You will need an Apple Developer account to publish to the Apple App Store.

1. Install and set up Termux

Termux is a terminal emulator for Android. ShipThis runs as a command line tool, so Termux is how you will run it on your phone.

Download Termux from the Play Store, then open it and run:

termux-setup-storage grants Termux access to your device's shared storage. Accept the permission prompt when it appears. Once that is done, mkdir /sdcard/GodotProjects creates a shared folder that both Termux and the Godot Android editor can access.

note

/sdcard is a standard Android path that exists on all devices. On phones without a physical SD card slot it maps to emulated internal storage at /storage/emulated/0.

2. Install Node.js and ShipThis

Termux uses pkg as its package manager. Install Node.js, then install ShipThis globally via npm:

3. Install the Godot Android Editor

The Godot Android Editor is a full version of the Godot editor that runs natively on Android.

Download Godot Engine 4 from the Play Store.

4. Download a sample project

If you do not have a Godot project ready, you can download a sample game from the Godot Asset Library.
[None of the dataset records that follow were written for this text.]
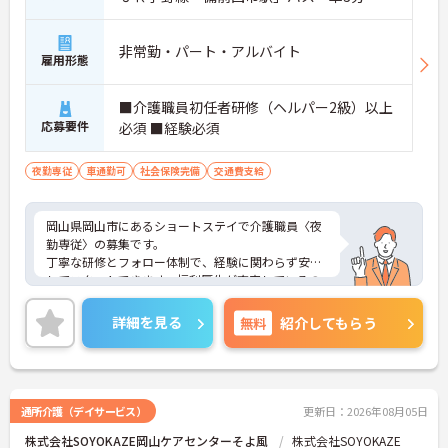
非常勤・パート・アルバイト
雇用形態
■介護職員初任者研修（ヘルパー2級）以上
応募要件
必須 ■経験必須
夜勤専従
車通勤可
社会保険完備
交通費支給
岡山県岡山市にあるショートステイで介護職員〈夜
勤専従〉の募集です。
丁寧な研修とフォロー体制で、経験に関わらず安心
してスタートできます。福利厚生が充実しているの
は嬉しいポイントです◎
こちらの求人にご興味がございましたら面接のポイ
詳細を見る
無料
紹介してもらう
ントもお伝えしますので是非ご応募お待ちしており
ます。
通所介護（デイサービス）
更新日：2026年08月05日
株式会社SOYOKAZE岡山ケアセンターそよ風
株式会社SOYOKAZE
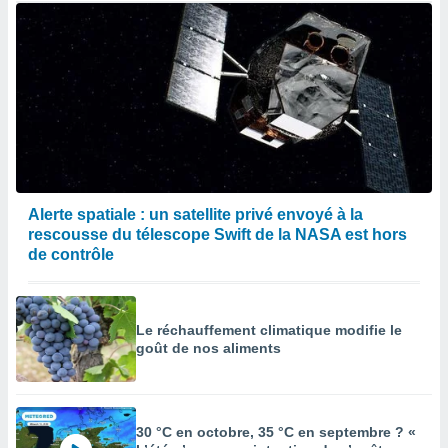
Alerte spatiale : un satellite privé envoyé à la
rescousse du télescope Swift de la NASA est hors
de contrôle
Le réchauffement climatique modifie le
goût de nos aliments
30 °C en octobre, 35 °C en septembre ? «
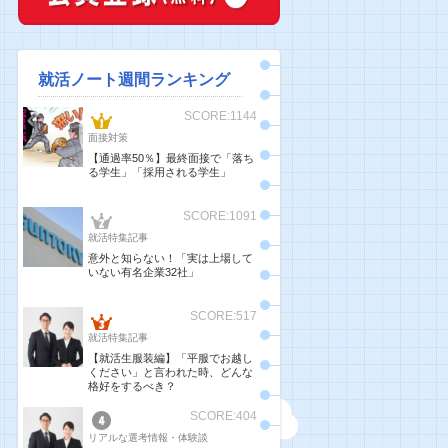
就活ノート週間ランキング
SCORE:1144
面接対策
【通過率50％】最終面接で「落ち
る学生」「採用される学生」
SCORE:1091
就活特集記事
意外と知らない！「実は上場して
いない有名企業32社」
SCORE:517
就活特集記事
【就活生服装編】「平服でお越し
ください」と言われた時、どんな
格好をするべき？
SCORE:404
リアルな選考情報・体験談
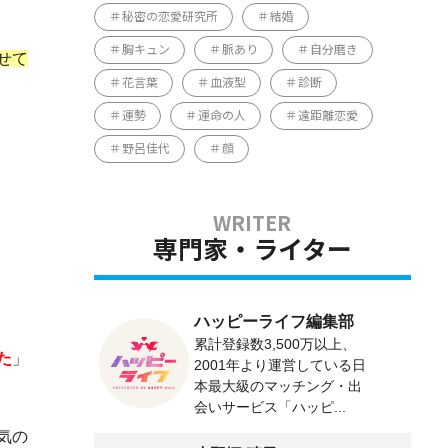
秘密の恋愛研究所
結婚
胸キュン
脈あり
自分磨き
せて
花言葉
血液型
診断
運勢
運命の人
遠距離恋愛
野呂佳代
顔
専門家・ライター
ハッピーライフ編集部
累計登録数3,500万以上、
た
」
2001年より運営している日
本最大級のマッチング・出
会いサービス「ハッピ...
気の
Open Godot and go to the Asset Library Projects tab. Search for Dodge The Creeps and select it.


When Godot asks where to save the project, set the path to /sdcard/GodotProjects/. This is the folder we created in step 1, and it is accessible from both Godot and Termux.

5. Run the ShipThis iOS wizard

In Termux, navigate to your project folder, log in to ShipThis, then run the iOS wizard:

The wizard will walk you through all of the steps required to build and publish an iOS game. See Set up iOS for a full breakdown of what it does.

6. Ship it

The shipthis game ship command uploads your game to the ShipThis build server, which exports it for iOS, signs it with your certificate, and uploads the result to TestFlight.

The --follow flag streams the build log to your terminal as it runs.

7. View your build in TestFlight

Once the build completes, open App Store Connect and navigate to TestFlight. Your build will appear there ready for testing.